Open-source data scraping is an essential reconnaissance tool for government agencies and hackers alike, with big data turning our digital fingerprints into giant neon signs. The problem is no longer whether the right data exists, it's filtering it down to the exact answer you want. TheHarvester is a Python email scraper which does just that by searching open-source data for target email addresses.
In many social engineering or recon scenarios, you'll want to find email addresses for a person or members of an organization. There are many reasons for this depending on your goal, whether as targets for technical attacks or as a way to contact the target by email.
Some uses of email scraping data include provoking a response from a target, presenting a service, sending a phishing email, or generating a list of employees to pretend to be. Sometimes, you will only need to learn that particular organization's email formatting to guess what another email account would for a particular user.
Today, I'll teach you to begin searching for emails like an OSINT researcher with the classic tool theHarvester for macOS (or Mac OS X) and Kali Linux.
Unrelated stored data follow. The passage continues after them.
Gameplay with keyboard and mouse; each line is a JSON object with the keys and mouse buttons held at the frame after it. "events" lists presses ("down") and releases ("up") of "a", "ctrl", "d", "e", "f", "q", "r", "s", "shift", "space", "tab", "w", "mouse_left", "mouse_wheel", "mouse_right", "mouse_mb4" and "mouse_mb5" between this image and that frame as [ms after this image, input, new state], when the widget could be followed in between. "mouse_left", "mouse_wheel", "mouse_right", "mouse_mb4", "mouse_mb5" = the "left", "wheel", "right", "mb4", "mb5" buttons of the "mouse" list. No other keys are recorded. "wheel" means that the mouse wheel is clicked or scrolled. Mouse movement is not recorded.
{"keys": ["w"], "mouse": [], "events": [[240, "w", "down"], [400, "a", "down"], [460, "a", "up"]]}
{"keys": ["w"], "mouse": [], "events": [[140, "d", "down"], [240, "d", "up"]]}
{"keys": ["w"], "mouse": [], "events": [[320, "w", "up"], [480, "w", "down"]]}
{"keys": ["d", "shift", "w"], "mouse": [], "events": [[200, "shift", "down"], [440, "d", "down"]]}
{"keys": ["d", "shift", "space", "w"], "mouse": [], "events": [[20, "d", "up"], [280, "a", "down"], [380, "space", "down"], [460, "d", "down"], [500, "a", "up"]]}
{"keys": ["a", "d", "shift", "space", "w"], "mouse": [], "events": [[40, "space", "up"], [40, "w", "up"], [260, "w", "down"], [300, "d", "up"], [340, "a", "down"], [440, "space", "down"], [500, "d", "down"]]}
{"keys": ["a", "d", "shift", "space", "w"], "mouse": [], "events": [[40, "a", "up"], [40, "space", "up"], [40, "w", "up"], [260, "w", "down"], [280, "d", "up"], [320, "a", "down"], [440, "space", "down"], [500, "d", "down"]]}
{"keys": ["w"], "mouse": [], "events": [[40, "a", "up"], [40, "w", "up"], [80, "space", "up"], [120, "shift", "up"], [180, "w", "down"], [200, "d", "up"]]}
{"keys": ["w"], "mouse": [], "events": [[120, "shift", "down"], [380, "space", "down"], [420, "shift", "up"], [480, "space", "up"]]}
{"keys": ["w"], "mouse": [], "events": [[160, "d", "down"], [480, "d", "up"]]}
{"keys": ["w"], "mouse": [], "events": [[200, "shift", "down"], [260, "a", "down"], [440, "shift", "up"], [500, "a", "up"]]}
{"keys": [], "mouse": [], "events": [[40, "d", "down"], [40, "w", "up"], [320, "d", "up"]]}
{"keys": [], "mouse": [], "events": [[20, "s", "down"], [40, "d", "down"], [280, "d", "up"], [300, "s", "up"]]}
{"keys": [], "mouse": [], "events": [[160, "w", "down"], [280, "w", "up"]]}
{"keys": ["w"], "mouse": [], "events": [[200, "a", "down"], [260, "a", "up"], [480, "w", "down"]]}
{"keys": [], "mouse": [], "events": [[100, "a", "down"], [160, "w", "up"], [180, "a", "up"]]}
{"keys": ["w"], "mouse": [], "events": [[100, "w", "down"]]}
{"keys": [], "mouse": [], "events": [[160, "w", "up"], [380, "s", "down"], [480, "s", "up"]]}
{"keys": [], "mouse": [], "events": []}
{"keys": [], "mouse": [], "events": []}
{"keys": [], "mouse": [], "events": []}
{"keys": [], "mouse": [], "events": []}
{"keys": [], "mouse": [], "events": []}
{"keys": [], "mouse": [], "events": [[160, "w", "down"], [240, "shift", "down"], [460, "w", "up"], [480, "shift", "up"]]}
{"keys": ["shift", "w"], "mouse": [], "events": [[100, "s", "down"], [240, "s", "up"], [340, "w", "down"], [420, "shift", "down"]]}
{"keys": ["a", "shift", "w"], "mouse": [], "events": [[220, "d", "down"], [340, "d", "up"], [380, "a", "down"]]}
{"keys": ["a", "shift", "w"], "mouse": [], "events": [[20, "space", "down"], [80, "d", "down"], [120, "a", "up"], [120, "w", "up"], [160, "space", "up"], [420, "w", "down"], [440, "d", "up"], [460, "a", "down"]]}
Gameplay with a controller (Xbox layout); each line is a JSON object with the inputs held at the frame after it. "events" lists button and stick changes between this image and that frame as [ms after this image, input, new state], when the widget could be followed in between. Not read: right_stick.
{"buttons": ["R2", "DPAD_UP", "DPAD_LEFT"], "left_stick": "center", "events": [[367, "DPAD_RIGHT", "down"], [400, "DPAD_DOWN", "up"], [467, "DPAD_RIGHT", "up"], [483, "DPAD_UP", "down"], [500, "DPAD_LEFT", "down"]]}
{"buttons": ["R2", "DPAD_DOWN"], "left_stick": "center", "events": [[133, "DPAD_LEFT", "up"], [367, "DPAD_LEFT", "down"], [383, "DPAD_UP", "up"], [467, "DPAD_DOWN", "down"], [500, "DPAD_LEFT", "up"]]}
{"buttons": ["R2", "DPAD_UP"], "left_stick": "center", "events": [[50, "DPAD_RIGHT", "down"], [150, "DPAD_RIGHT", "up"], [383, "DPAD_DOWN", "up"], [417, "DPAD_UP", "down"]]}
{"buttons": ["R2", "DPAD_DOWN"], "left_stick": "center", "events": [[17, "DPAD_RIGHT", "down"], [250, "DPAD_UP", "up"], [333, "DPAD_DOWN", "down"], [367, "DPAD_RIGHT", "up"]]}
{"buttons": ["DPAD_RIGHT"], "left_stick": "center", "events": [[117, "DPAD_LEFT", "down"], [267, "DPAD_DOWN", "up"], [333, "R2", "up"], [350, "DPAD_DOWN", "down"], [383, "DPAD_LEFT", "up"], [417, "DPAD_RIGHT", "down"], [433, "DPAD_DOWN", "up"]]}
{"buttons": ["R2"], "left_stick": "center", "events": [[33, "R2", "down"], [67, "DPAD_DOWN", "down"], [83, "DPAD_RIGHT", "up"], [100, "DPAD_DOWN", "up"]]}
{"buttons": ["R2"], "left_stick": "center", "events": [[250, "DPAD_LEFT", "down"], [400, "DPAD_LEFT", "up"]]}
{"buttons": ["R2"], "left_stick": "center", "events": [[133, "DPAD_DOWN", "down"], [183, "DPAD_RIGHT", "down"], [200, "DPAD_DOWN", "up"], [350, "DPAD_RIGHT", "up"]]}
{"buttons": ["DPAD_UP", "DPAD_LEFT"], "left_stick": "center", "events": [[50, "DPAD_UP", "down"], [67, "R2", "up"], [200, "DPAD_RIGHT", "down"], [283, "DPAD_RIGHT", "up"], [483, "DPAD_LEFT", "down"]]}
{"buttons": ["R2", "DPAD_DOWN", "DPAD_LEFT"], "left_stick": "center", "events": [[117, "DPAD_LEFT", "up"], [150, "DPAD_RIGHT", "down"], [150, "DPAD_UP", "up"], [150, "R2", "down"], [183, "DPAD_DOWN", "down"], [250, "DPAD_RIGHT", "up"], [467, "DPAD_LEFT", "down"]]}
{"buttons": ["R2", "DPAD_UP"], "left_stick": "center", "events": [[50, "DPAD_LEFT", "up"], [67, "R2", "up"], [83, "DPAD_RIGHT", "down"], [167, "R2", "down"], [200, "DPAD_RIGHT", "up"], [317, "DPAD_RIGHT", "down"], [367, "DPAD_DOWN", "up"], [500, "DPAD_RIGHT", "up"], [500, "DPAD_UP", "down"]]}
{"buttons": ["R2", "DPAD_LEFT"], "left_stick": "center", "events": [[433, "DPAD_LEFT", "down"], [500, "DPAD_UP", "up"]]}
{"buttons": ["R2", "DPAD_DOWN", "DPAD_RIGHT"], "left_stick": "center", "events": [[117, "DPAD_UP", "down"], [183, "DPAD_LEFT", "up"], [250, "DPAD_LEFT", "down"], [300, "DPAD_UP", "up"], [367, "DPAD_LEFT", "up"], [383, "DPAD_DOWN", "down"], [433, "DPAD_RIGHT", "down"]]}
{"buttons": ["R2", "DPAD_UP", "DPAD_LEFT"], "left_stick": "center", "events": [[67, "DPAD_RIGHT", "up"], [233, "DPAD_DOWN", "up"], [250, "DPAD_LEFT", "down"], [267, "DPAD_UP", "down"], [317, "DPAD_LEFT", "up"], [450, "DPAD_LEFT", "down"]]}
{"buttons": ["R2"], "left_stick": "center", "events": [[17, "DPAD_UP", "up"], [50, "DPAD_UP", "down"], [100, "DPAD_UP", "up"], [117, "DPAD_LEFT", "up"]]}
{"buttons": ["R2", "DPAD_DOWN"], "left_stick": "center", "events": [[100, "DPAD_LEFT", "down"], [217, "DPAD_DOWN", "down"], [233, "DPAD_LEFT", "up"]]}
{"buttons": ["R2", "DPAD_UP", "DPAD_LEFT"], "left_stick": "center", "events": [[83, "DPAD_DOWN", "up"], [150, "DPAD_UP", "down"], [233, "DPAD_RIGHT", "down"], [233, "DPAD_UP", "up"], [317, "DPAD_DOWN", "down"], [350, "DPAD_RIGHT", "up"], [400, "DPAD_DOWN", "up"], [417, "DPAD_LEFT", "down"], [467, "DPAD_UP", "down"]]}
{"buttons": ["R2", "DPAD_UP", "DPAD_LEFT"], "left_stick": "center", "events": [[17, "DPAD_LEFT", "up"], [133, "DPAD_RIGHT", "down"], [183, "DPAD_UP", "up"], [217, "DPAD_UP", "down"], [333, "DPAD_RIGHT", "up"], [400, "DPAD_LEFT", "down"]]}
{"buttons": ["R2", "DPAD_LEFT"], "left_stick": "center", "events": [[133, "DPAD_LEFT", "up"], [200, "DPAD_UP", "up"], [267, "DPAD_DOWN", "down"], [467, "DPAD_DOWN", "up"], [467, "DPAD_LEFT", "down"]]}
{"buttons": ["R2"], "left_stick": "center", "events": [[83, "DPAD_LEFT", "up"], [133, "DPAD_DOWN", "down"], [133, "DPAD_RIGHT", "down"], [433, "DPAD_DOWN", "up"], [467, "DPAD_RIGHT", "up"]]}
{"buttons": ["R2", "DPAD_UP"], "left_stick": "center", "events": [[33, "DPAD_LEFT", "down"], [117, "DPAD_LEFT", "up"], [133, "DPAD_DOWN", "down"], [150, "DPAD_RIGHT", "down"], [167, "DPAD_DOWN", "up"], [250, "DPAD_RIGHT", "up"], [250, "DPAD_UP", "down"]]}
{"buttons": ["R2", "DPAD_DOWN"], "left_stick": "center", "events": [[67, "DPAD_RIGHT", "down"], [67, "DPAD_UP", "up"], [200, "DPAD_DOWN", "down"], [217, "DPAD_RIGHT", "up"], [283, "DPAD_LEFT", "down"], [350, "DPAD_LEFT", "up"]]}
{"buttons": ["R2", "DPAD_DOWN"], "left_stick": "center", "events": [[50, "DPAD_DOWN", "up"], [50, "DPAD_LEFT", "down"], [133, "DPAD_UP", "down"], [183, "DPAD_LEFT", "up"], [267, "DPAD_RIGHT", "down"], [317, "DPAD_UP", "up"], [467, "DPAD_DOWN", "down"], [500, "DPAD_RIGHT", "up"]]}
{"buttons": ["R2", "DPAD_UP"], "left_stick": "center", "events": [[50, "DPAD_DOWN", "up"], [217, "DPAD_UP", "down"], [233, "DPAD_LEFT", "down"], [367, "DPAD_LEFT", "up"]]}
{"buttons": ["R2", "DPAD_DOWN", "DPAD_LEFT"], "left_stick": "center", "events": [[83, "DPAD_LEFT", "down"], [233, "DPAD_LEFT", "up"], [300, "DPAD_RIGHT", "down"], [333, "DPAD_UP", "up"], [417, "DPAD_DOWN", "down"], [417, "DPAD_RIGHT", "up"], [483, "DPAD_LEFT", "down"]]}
Open-source intelligence (OSINT) is the branch of intelligence that relies on searching unclassified data to build a picture of a target. Private companies have advanced this art into a science, with police and intelligence forces routinely buying software tools from private vendors that source data from public APIs to build invasive profiles on targets. These tools are used to skirt laws on data collection against protesters and can return more information that the subject may know or remember about themselves.
Hackers use frameworks like Maltego to build detailed profiles of targets by pulling from APIs to notice patterns. In Maltego, transforms like like SocialLinks can be run against a person to find their close friends and associates without setting foot outside.
My tutorials will cover a number of ways to track, gather, analyze, and act on data left in public databases by a target. Police, intelligence agencies, and scam artists use data as a weapon, and my tutorials on Maltego, the Operative Framework, and other OSINT tools will prepare you to know more about a target than they know about themselves, to support bold social engineering strategies that require detailed information to pull off.
Even with modest results, social engineering attacks can benefit from increasingly specific tidbits of data strung together in a way to make it seem as though you have much more information than you really do about a target. Conversely, a target that yields volumes of information about their activities may support a "we know all"-style tactic where you convince them you already know all the details of their organization.
Either tactic lowers the target's inhibitions when discussing things they possibly shouldn't be sharing since they assume you already have the information. This is why phone scams based off of data scraping tools like these frequently fool victims into giving personal information over the phone to scammers who present personal details about the victim while pretending to be from another business.
Organizations using PGP, such as journalists or anyone sending and receiving encrypted emails, are very easy to find in theHarvester. I was able to download a detailed list of The Guardian's journalists with a single string.
Organizations using encrypted mail like the Electronic Frontier Foundation (EFF) are also prime targets. The following identifies individual members and the formatting for official email addresses.
The Harvester can also pull up associated domains and hostnames of a target. We are able to probe for more information about the domain, subdomain, and organization. In this case, we learned about a hostname IP.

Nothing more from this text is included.